Nothing but the lines from the one containing "many GNU/Linux operating" to the end of the records below should be output, each exactly as written.

## [Data shown]
--------
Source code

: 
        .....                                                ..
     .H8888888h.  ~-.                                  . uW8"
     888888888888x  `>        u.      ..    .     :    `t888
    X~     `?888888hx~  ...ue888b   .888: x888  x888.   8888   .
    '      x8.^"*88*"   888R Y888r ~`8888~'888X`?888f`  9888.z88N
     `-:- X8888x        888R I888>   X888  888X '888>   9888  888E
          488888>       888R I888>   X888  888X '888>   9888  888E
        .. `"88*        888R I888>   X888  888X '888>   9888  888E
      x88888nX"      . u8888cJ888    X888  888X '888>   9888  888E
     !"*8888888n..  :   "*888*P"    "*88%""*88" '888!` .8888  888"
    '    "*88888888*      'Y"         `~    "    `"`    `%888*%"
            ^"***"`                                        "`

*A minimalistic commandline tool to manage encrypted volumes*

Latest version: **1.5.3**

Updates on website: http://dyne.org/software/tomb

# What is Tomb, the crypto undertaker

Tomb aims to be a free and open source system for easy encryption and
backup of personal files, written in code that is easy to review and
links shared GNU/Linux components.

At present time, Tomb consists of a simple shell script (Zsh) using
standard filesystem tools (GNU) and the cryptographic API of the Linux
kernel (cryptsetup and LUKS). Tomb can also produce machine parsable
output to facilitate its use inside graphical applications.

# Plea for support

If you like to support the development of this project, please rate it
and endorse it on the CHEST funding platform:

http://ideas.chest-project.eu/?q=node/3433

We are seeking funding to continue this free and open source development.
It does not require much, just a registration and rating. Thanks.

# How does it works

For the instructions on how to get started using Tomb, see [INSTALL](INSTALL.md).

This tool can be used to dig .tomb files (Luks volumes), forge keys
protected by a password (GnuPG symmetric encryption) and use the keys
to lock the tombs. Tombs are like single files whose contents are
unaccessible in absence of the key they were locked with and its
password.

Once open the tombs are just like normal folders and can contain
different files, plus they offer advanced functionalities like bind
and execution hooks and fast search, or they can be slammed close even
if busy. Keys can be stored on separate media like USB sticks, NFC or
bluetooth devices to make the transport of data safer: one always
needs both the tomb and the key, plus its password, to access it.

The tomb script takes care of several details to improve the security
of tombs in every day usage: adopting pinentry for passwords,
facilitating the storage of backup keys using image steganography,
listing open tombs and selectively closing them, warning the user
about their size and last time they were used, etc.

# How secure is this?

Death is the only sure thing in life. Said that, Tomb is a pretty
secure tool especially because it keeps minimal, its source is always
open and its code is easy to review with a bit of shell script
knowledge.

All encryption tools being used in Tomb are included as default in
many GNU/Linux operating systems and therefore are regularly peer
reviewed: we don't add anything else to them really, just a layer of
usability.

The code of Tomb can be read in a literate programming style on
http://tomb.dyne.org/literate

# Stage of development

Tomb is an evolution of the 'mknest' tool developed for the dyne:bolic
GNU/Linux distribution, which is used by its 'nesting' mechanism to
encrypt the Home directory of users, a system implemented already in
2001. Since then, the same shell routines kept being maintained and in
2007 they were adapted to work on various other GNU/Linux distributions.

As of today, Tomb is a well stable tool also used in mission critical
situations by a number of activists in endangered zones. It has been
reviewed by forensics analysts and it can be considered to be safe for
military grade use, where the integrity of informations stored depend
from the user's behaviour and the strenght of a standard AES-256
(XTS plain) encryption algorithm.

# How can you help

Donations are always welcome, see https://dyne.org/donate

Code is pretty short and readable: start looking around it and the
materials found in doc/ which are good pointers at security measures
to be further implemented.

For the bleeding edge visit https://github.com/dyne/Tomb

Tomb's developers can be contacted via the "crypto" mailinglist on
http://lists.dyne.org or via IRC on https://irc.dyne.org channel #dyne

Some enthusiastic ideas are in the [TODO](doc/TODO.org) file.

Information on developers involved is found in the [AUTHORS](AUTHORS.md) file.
--------
## [Expected output]
many GNU/Linux operating systems and therefore are regularly peer
reviewed: we don't add anything else to them really, just a layer of
usability.

The code of Tomb can be read in a literate programming style on
http://tomb.dyne.org/literate

# Stage of development

Tomb is an evolution of the 'mknest' tool developed for the dyne:bolic
GNU/Linux distribution, which is used by its 'nesting' mechanism to
encrypt the Home directory of users, a system implemented already in
2001. Since then, the same shell routines kept being maintained and in
2007 they were adapted to work on various other GNU/Linux distributions.

As of today, Tomb is a well stable tool also used in mission critical
situations by a number of activists in endangered zones. It has been
reviewed by forensics analysts and it can be considered to be safe for
military grade use, where the integrity of informations stored depend
from the user's behaviour and the strenght of a standard AES-256
(XTS plain) encryption algorithm.

# How can you help

Donations are always welcome, see https://dyne.org/donate

Code is pretty short and readable: start looking around it and the
materials found in doc/ which are good pointers at security measures
to be further implemented.

For the bleeding edge visit https://github.com/dyne/Tomb

Tomb's developers can be contacted via the "crypto" mailinglist on
http://lists.dyne.org or via IRC on https://irc.dyne.org channel #dyne

Some enthusiastic ideas are in the [TODO](doc/TODO.org) file.

Information on developers involved is found in the [AUTHORS](AUTHORS.md) file.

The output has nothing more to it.